Open-Source AI Cookbook documentation

Clean an Existing Preference Dataset with LLMs as Judges

Hugging Face's logo
Join the Hugging Face community

and get access to the augmented documentation experience

to get started

Open In Colab

Clean an Existing Preference Dataset with LLMs as Judges

Authored by: David Berenstein and Sara Han Díaz

In this tutorial, we’ll use distilabel to clean a dataset using the LLMs as judges by providing AI feedback on the quality of the data. distilabel is a synthetic data and AI feedback framework for engineers who need fast, reliable and scalable pipelines based on verified research papers. Check the documentation here.

To evaluate the responses, we will use the serverless HF Inference API integrated with distilabel. This is free but rate-limited, allowing you to test and evaluate over 150,000 public models, or your own private models, via simple HTTP requests, with fast inference hosted on Hugging Face shared infrastructure. If you need more compute power, you can deploy your own inference endpoint with Hugging Face Inference Endpoints.

Finally, to further curate the data, we will use Argilla, which allows us to provide human feedback on the data quality. Argilla is a collaboration tool for AI engineers and domain experts who need to build high-quality datasets for their projects. Check the documentation here.

Getting Started

Install the dependencies

To complete this tutorial, you need to install the distilabel SDK and a few third-party libraries via pip.

!pip install "distilabel[hf-inference-endpoints]"
!pip install "transformers~=4.0" "torch~=2.0"

Let’s make the required imports:

import random

from datasets import load_dataset

from distilabel.llms import InferenceEndpointsLLM
from distilabel.pipeline import Pipeline
from distilabel.steps import (
    KeepColumns,
    LoadDataFromDicts,
    PreferenceToArgilla,
)
from distilabel.steps.tasks import UltraFeedback

You’ll need an HF_TOKEN to use the HF Inference Endpoints.

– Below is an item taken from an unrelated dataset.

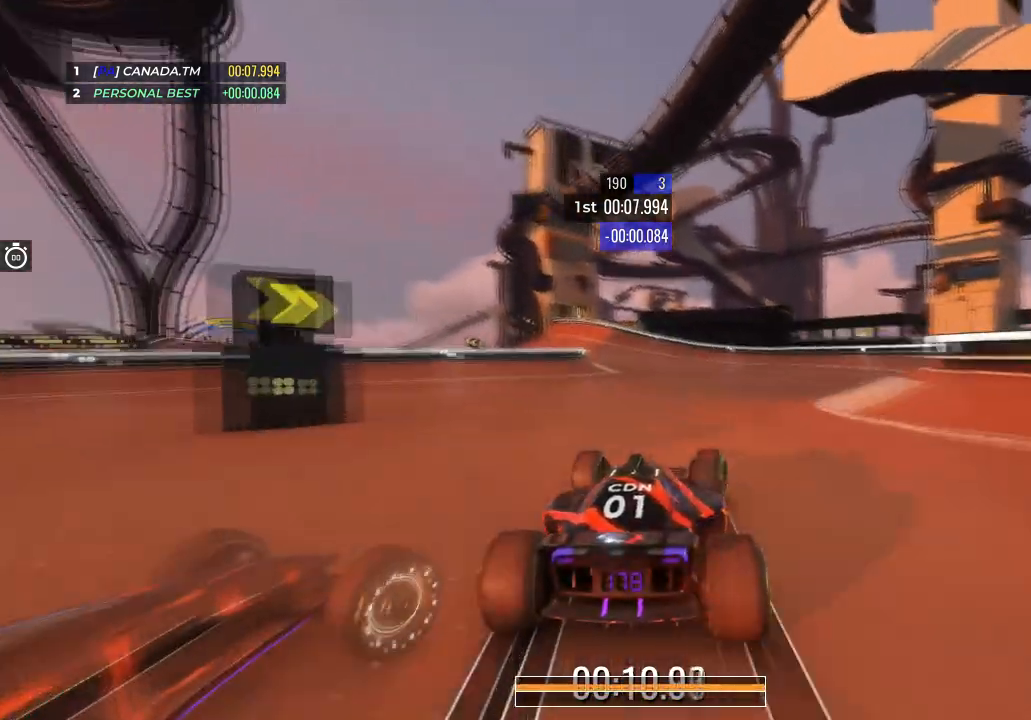
{"keys": ["left", "up"], "events": [[133, "left", "down"]]}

Login to use it directly within this notebook.

import os
from huggingface_hub import login

login(token=os.getenv("HF_TOKEN"), add_to_git_credential=True)

(optional) Deploy Argilla

You can skip this step or replace it with any other data evaluation tool, but the quality of your model will suffer from a lack of data quality, so we do recommend looking at your data. If you already deployed Argilla, you can skip this step. Otherwise, you can quickly deploy Argilla following this guide.

Along with that, you will need to install Argilla as a distilabel extra.

!pip install "distilabel[argilla, hf-inference-endpoints]"

The dataset

In this case, we will clean a preference dataset, so we will use the Intel/orca_dpo_pairs dataset from the Hugging Face Hub.

dataset = load_dataset("Intel/orca_dpo_pairs", split="train[:20]")

Next, we will shuffle the chosen and rejected columns to avoid any bias in the dataset.

def shuffle_and_track(chosen, rejected):
    pair = [chosen, rejected]
    random.shuffle(pair)
    order = ["chosen" if x == chosen else "rejected" for x in pair]
    return {"generations": pair, "order": order}


dataset = dataset.map(lambda x: shuffle_and_track(x["chosen"], x["rejected"]))
dataset = dataset.to_list()

(optional) Create a custom step

A step is a block in a distilabel pipeline used to manipulate, generate, or evaluate data, among other tasks. A set of predefined steps is provided, but you can also create your own custom steps. Instead of preprocessing the data as in the previous section, it is possible to use a custom step to shuffle the columns. This step should be in a separate module to be imported and used in the pipeline. In this case, the pipeline would start by loading the orca_dpo_pairs dataset using the LoadDataFromHub step and then applying the ShuffleStep.

# "shuffle_step.py"
from typing import TYPE_CHECKING, List
from distilabel.steps import GlobalStep, StepInput

if TYPE_CHECKING:
    from distilabel.steps.typing import StepOutput

import random


class ShuffleStep(GlobalStep):
    @property
    def inputs(self) -> List[str]:
        return ["instruction", "chosen", "rejected"]

    @property
    def outputs(self) -> List[str]:
        return ["instruction", "generations", "order"]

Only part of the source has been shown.